Action item: Write out the text of every item below word for word, leaving out the pictures.
________________
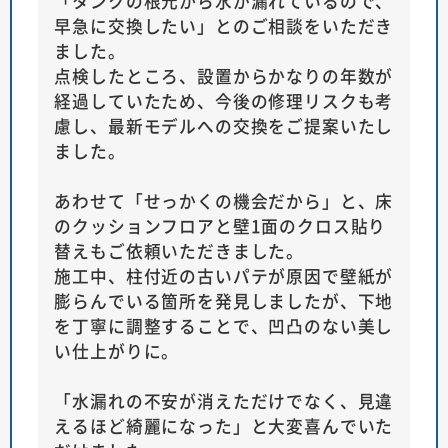
「タンクの根元から水が漏れているので、
早急に交換したい」とのご相談をいただき
ました。
点検したところ、設置からかなりの年数が
経過していたため、今後の修理リスクも考
慮し、最新モデルへの交換をご提案いたし
ました。
あわせて「せっかくの機会だから」と、床
のクッションフロアと壁1面のクロス貼り
替えもご依頼いただきました。
施工中、柱付近の古いパテが原因で壁紙が
膨らんでいる箇所を発見しましたが、下地
を丁寧に調整することで、凹凸のない美し
い仕上がりに。
「水漏れの不安が消えただけでなく、見違
えるほど綺麗になった」と大変喜んでいた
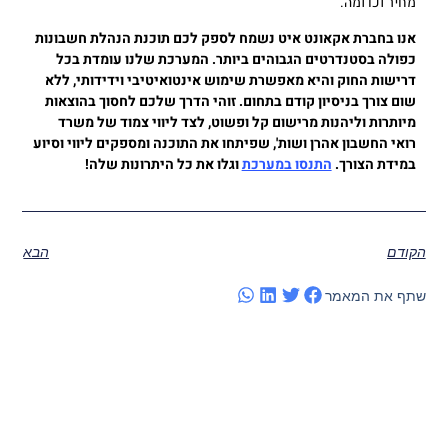
מחיר וכדומה.
אנו בחברת אקאונט איט נשמח לספק לכם תוכנת הנהלת חשבונות
כפולה בסטנדרטים הגבוהים ביותר. המערכת שלנו עומדת בכל
דרישות החוק והיא מאפשרת שימוש אינטואיטיבי וידידותי, ללא
שום צורך בניסיון קודם בתחום. זוהי הדרך שלכם לחסוך בהוצאות
מיותרות וליהנות מרישום קל ופשוט, לצד ליווי צמוד של משרד
רואי החשבון אהרן ושות', שפיתחו את התוכנה ומספקים ליווי וסיוע
במידת הצורך.
התנסו במערכת
וגלו את כל היתרונות שלה!
הקודם
הבא
שתף את המאמר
________________
Task answer:
「タンクの根元から水が漏れているので、
早急に交換したい」とのご相談をいただき
ました。
点検したところ、設置からかなりの年数が
経過していたため、今後の修理リスクも考
慮し、最新モデルへの交換をご提案いたし
ました。
あわせて「せっかくの機会だから」と、床
のクッションフロアと壁1面のクロス貼り
替えもご依頼いただきました。
施工中、柱付近の古いパテが原因で壁紙が
膨らんでいる箇所を発見しましたが、下地
を丁寧に調整することで、凹凸のない美し
い仕上がりに。
「水漏れの不安が消えただけでなく、見違
えるほど綺麗になった」と大変喜んでいた
מחיר וכדומה.
אנו בחברת אקאונט איט נשמח לספק לכם תוכנת הנהלת חשבונות
כפולה בסטנדרטים הגבוהים ביותר. המערכת שלנו עומדת בכל
דרישות החוק והיא מאפשרת שימוש אינטואיטיבי וידידותי, ללא
שום צורך בניסיון קודם בתחום. זוהי הדרך שלכם לחסוך בהוצאות
מיותרות וליהנות מרישום קל ופשוט, לצד ליווי צמוד של משרד
רואי החשבון אהרן ושות', שפיתחו את התוכנה ומספקים ליווי וסיוע
במידת הצורך.
התנסו במערכת
וגלו את כל היתרונות שלה!
הקודם
הבא
שתף את המאמר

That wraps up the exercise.